There are many virtues to this narrative, but it overemphasizes an allegedly universal and rarely critiqued reverence for the classical past in colonial America. While scholars of early modern Europe have long focused on the debate of ancients vs. moderns, or, in the British context, the so-called battle of the books, classicists and American historians alike have rarely considered seventeenth and eighteenth-century American equivalents. Critics of the classics are either left unmentioned or outright dismissed (the introduction in The Biographical Dictionary of North American Classicists characterizes colonial critique to classical education as “ignorant philistinism.”).

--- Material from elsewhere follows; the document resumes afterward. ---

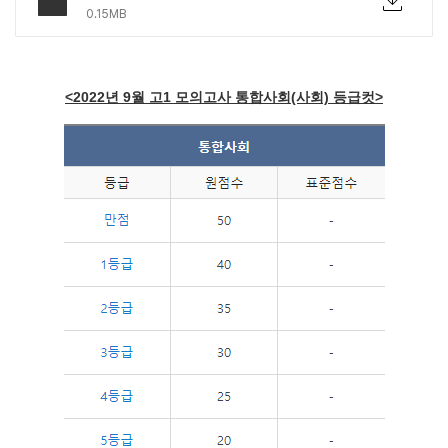
0.15MB
<2022년 9월 고1 모의고사 통합사회(사회) 등급컷>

This paper will examine the overlooked and underappreciated debate over the classical curriculum in early American schools as a serious inquiry into the purposes and uses of humanistic education. Critiques to the classics in America are far older, far wider, and far more substantive than current scholarship has led us to believe. Making use of student notebooks, university orations, legal records, and newspaper clippings, among other sources, this paper will reframe the colonial period as a context of contestation where schoolmasters and college leaders consistently had to convince their fellow colonists that a classical education was worth the time, money, and effort. Contrary to prevailing scholarly wisdom, the classics were not free from scrutiny in seventeenth and eighteenth-century America.

As we continue to debate the “use” of classical learning today, we all too often frame disregard for classical education as a relatively recent phenomenon. This paper will show that such critiques are as old and enduring as American schools and colleges themselves. We might bring a new understanding to the apparent “crisis of the humanities” today by considering how even the earliest generations of English settlers approached similar situations.